For crop insurers and development funders, the lack of reliable yield and loss measurement complicates pricing, claims and aid targeting. What is missing is a way to track crop health and productivity at large scale and low cost.
Our approach
ADST leverages free, recurring satellite imagery — notably Sentinel-2 — to monitor crops plot by plot.

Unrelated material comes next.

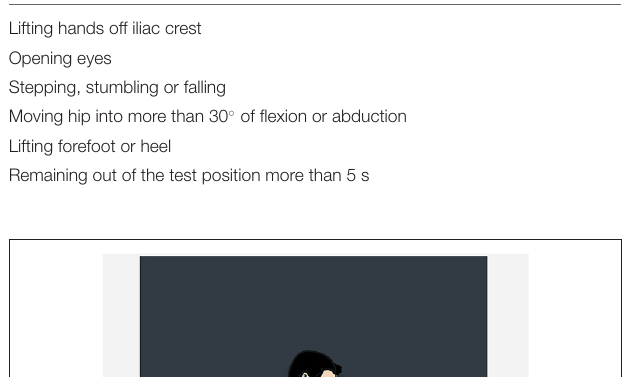
TABLE 2 | Single leg stance test on firm surface derived from the Balance Error Scoring System (BESS). Balance errors assessed by the examiner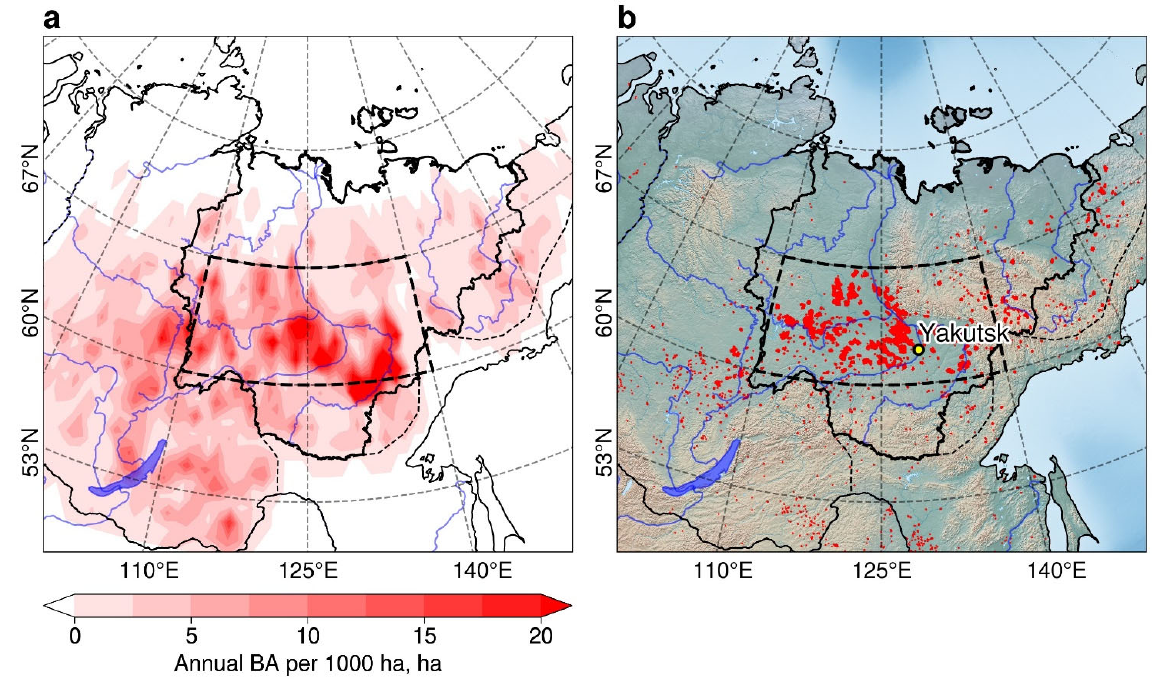
Figure 1. ( a ) Annual mean burned area per 1000 ha in Eastern Siberia during 1984–2016 obtained from ES-BA dataset [30]; ( b ) MODIS hotspots detected during 2021 (red dots). Bold black line—Yakutia, bold dashed black rectangle—study region, thin dashed line—Eastern Siberia, blue lines—rivers.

We compute vegetation indices (NDVI, EVI, water-stress indices) and track their evolution over time to detect anomalies early: stress, disease, growth delays.
By cross-referencing these image time series with weather and soil data, we train yield-forecasting models that estimate expected production well before harvest, at both plot and regional scale.
These indicators power concrete use cases: agronomic alerts for producers, index insurance automatically triggered in case of drought, impact monitoring for development programmes, and mapping of cultivated areas for public policy.
Architecture
- Sources: Sentinel-2 (optical), Sentinel-1 (radar), weather and soil data
- Processing: index computation (NDVI/EVI), cloud correction, per-plot time series
- Models: regression and LSTM/Transformer for yield forecasting, CNN for crop classification
- Delivery: web mapping, early alerts, API for index insurance
A crop insurer automates index-insurance triggering and cuts field-assessment costs while speeding up farmer payouts.